Claiborne, while in Tennessee for his protest, met with death row inmates and was “stunned” when the inmates told him they’d welcome the chance to pray with their Governor. “It would be like Jesus inviting Pontius Pilate over for dinner,” Claiborne exclaimed, although kindly clarifying he didn’t think the inmates were Jesus.

That’s right, because Jesus was actually innocent. Claiborne presumably accepts the convicted murderers are guilty, although the details of their crimes and their victims don’t merit mention in his column, even if they are an essential part of the story. Rather than pray with the Governor, perhaps the inmates should instead offer to meet with the families of their victims, proffering their apologies, and admitting their horrific crimes merit their sentence.

It’s right that clergy and other persons of faith visit the imprisoned, including murderers, to remind them of God’s grace and mercy, which atones for sin but doesn’t absolve from earthly responsibility for the consequences of their deeds. It seems odd for Christians to visit convicted murderers to tell them their punishment is unjust, unless these visitors have evidence of their actual innocence. Jesus on the cross did not tell the thieves executed at His side that they were victims of injustice. Instead He offered eternal salvation to the one who repented.

Too often religious opposition to the death penalty ends up minimizing or ignoring the horror of murder, or equating execution by the state after due process with the shedding of innocent blood. Sometimes opposition to capital punishment is equated with “pro-life,” as though a convicted murderer has the same status as an innocent unborn child.

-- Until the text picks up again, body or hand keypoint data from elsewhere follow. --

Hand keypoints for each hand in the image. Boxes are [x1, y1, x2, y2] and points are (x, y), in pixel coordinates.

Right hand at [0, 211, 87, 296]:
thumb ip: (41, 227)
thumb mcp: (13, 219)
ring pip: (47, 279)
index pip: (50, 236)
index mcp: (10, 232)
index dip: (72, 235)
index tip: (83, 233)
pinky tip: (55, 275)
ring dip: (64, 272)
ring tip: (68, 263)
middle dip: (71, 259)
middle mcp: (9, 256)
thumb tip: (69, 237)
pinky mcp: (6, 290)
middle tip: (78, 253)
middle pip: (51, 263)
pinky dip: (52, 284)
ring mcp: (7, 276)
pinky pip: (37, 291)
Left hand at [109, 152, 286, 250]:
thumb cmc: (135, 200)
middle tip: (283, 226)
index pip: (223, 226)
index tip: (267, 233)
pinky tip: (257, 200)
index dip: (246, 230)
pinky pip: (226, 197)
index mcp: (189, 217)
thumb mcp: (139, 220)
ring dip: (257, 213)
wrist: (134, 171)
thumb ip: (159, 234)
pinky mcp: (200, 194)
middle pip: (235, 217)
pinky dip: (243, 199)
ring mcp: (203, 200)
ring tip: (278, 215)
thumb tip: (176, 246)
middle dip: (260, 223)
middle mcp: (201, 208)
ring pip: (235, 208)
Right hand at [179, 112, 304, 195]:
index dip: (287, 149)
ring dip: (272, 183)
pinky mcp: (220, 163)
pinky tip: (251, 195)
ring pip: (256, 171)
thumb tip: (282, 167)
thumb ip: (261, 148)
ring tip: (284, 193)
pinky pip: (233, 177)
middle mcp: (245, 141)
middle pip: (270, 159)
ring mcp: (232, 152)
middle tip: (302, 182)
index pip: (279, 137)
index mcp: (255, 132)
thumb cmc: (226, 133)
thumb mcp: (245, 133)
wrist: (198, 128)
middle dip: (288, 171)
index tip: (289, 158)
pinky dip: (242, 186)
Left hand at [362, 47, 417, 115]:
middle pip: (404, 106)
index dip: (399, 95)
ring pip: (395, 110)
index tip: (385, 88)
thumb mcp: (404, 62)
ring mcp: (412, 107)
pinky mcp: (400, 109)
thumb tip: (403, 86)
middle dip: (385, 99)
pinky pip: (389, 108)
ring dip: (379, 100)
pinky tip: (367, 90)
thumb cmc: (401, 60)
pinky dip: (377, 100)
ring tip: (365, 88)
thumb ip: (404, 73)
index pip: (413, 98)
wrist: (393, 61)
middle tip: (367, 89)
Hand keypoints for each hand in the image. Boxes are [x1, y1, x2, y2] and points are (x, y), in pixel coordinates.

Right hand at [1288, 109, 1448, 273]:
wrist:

It’s often forgotten that the Roman Catholic Church as a matter of intrinsic doctrine teaches the state’s vocation for lethal force, including capital punishment, even as the last three popes, without of course disputing their church’s teaching, have expressed hope that modern wealthy societies would instead choose life imprisonment whenever possible.

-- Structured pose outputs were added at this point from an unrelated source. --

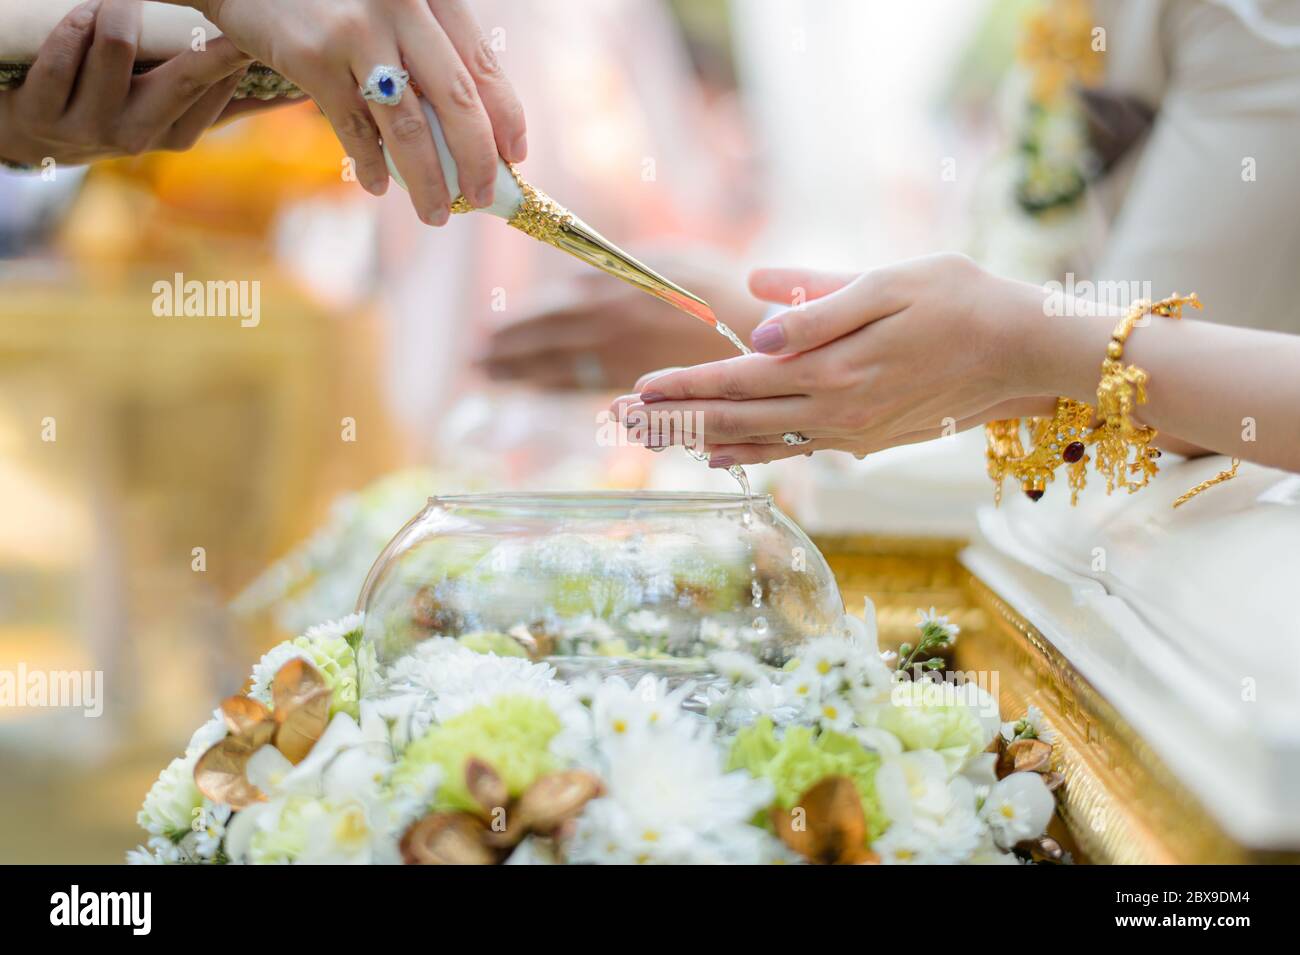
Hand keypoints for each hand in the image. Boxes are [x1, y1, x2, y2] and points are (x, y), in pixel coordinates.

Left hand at [0, 0, 256, 166]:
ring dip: (118, 9)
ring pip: (116, 46)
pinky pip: (63, 55)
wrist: (33, 137)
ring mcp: (88, 127)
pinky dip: (74, 25)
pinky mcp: (41, 113)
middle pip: (184, 76)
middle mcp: (136, 136)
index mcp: (174, 135)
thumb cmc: (110, 110)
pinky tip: (83, 13)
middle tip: (216, 8)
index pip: (219, 88)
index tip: (253, 32)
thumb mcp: (168, 114)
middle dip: (205, 36)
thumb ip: (226, 104)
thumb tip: (297, 95)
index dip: (236, 53)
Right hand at [198, 0, 526, 224]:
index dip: (505, 117)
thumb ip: (427, 46)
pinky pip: (354, 129)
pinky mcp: (312, 58)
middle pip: (456, 101)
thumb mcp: (392, 3)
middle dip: (476, 161)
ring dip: (427, 182)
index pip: (483, 65)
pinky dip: (371, 166)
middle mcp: (402, 7)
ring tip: (435, 214)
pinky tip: (379, 186)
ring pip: (408, 126)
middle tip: (480, 198)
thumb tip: (469, 127)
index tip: (515, 156)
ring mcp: (357, 32)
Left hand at [479, 257, 765, 391]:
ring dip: (517, 370)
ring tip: (487, 372)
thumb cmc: (719, 288)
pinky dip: (552, 387)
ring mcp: (621, 354)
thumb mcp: (669, 260)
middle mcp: (610, 321)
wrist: (759, 331)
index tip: (491, 328)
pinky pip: (584, 384)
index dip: (519, 320)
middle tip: (475, 355)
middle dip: (507, 347)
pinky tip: (532, 388)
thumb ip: (621, 267)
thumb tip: (580, 278)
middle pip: (545, 337)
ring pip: (557, 364)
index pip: (553, 307)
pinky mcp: (637, 380)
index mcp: (616, 287)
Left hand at [611, 254, 1052, 464]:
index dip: (685, 386)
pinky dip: (750, 454)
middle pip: (736, 417)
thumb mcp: (890, 282)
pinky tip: (721, 457)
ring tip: (651, 443)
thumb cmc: (962, 299)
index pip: (739, 379)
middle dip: (674, 421)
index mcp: (834, 367)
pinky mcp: (865, 440)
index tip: (636, 391)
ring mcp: (850, 433)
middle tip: (618, 423)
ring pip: (759, 442)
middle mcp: (835, 410)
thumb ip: (817, 303)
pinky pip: (793, 451)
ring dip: (700, 442)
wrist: (1024, 351)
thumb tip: (754, 319)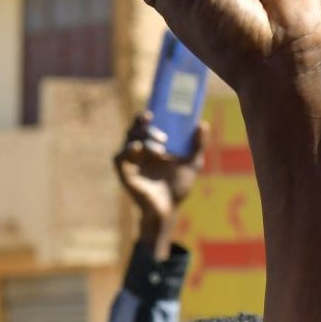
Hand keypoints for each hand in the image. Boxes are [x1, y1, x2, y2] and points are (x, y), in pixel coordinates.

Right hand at [114, 113, 203, 241]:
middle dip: (144, 127)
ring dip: (141, 139)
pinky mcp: (125, 174)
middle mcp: (140, 152)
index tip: (152, 112)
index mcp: (152, 146)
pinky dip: (125, 151)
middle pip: (134, 131)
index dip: (143, 117)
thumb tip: (202, 124)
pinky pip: (118, 158)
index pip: (144, 126)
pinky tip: (137, 150)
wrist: (168, 209)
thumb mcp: (192, 163)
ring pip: (128, 142)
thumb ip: (198, 145)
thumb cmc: (178, 187)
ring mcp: (131, 163)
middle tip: (159, 132)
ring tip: (159, 149)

As a Protestant, I don’t fully share that papal perspective but respect its careful reasoning, which doesn’t resort to moral confusion or sloppy sentimentality common among many Protestant and Catholic opponents of capital punishment. Too often, these opponents, like Claiborne, simply imagine everyone should reconcile and move on. The Religious Left, which primarily envisions the state as a cornucopia of entitlements, is not comfortable with the state’s more central punitive vocation for upholding justice and punishing the wicked.

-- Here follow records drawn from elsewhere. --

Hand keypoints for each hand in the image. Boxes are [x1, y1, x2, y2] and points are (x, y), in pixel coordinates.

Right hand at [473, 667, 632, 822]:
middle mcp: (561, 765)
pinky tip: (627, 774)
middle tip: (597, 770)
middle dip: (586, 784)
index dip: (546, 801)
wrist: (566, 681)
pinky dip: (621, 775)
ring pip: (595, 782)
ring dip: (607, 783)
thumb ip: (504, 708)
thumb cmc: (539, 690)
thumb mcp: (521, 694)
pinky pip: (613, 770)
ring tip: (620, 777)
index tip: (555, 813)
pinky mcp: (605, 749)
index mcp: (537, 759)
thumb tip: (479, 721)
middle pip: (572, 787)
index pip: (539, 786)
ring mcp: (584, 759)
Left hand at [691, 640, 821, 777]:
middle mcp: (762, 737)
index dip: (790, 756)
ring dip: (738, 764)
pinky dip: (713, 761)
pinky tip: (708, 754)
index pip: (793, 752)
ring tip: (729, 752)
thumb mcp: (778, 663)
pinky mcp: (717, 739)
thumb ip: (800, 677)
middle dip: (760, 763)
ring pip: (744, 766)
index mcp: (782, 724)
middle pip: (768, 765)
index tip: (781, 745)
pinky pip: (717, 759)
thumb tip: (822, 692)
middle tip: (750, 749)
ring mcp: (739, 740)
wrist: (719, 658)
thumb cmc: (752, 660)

The Religious Left of course mirrors a growing segment of secular society that opposes capital punishment, fed partly by media accounts of stories like the recent botched execution in Oklahoma. These accounts omitted the details of the murderer’s crime. He shot a teenage girl after gang raping her and had buried her alive. And the reports often ignored how opponents of the death penalty had inhibited the availability of lethal injection drugs that could have avoided the mishap.

There is a frequent widespread desire by secularists and the Religious Left to minimize the impact of individual evil by instead focusing on broader systemic injustice. Admitting that humanity is intrinsically sinful and often quite wicked is difficult for many in a therapeutic age of self-affirmation.

Many Americans have also forgotten the surging crime wave of the 1970s that inspired tougher sentencing, wider incarceration and a greater return to capital punishment after more liberal public attitudes in the 1960s, when, at least briefly, most rejected the death penalty. The relatively safe streets and wonderfully reduced crime rates of recent years have invited complacency.

In a very helpful recent CNN column, Southern Baptist Seminary President Albert Mohler succinctly explained capital punishment theologically: “God affirmed the death penalty for murder as he made his affirmation of human dignity clear to Noah. Our job is to make it clear to our neighbors.”

Religious opponents of capital punishment should at least acknowledge Christianity’s historic teaching and offer morally serious arguments that recognize humanity’s deep, pervasive capacity for evil.